Being in the Fag End, so humorously coined by Gaggan Deep Guman, of the Squamish Reporter, we were stacked in a mixed residential, light industrial, commercial zone that accommodates the renegade artistics of this town. With sweet yogi sisters camped underneath and talented jewelers, painters and craftsmen surrounding Ted’s building, I found my place in town and fell in love with Squamish on an entirely new level. Most recently I had to move out from the rooftop penthouse and find a new abode. Thankfully at the time a friend in the neighborhood was moving and a business was migrating, rendering both a work space and a living space available to rent adjacent!! I snapped them both up and gathered my things. Moving in, I felt so lucky to have both a place to live and a place to work in the most desirable town in the entire world, with views of the chief, surrounded by good friends, artists, designers and musicians. For the Design House Collective there couldn’t be a better place to build the foundations of our new climbing company Grade VII Equipment. So… If you’re in the Fag End and have time for a beer, pop across to 3rd ave, stop in and pay us a visit, chat shop and see what I’m working on!

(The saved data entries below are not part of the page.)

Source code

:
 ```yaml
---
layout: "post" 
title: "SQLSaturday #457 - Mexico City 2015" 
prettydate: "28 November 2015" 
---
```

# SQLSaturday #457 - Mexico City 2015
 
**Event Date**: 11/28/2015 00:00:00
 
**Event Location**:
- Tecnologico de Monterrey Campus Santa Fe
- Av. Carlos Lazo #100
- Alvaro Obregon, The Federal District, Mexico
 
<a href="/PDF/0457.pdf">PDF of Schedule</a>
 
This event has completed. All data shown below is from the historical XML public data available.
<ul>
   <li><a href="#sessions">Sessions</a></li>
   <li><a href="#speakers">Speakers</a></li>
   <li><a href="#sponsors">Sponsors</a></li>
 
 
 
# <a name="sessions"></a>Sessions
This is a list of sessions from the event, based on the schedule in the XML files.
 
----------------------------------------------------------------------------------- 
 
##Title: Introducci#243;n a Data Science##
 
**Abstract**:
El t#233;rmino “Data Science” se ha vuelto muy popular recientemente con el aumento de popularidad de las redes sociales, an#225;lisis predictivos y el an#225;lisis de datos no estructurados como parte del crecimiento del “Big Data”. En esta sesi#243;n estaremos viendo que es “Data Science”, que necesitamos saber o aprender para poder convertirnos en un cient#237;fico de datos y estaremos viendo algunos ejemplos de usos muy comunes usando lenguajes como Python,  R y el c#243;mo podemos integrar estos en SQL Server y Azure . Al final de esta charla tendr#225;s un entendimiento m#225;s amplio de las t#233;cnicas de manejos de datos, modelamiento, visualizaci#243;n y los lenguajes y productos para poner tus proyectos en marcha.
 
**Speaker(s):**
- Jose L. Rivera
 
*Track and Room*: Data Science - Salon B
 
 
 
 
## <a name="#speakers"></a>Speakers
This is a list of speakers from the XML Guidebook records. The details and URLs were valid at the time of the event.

After Saturday’s event is over, What is next for you guys?
We are mid production on Marc, Brette and Nina’s ledges. Gota keep going on that since they all depart this month !! Lots of development and R&D. Gearing up for some great events we are part of this summer. Arc’teryx invited us to join the Academy in July, so we have a booth at the event and will be showing off our ledge and some other products. We’ve partnered with Ground Up to do a bunch of big wall clinics this summer at the gym, so if you’re a member take advantage of the great opportunities at Ground Up and join a clinic. We will be sharing skills and knowledge to help people get into wall climbing and to help experienced climbers develop skills and learn new techniques that will be valuable for objectives like Nose In A Day. Finally we’ve got a super exciting TOP SECRET project we’ve been working on for a while now. It’s pretty much gonna change the way super big alpine objectives are approached. Can’t say much more but we are deep into the development of this game changing product and this summer it is one of our big focus. We will both be back in the valley this fall and plan to use ledges and other gear all season to validate our designs.
Absolutely awesome! Thanks for taking the time to chat with us and share some of your stories. We can’t wait for tonight and are looking forward to the rise of Grade 7 Equipment.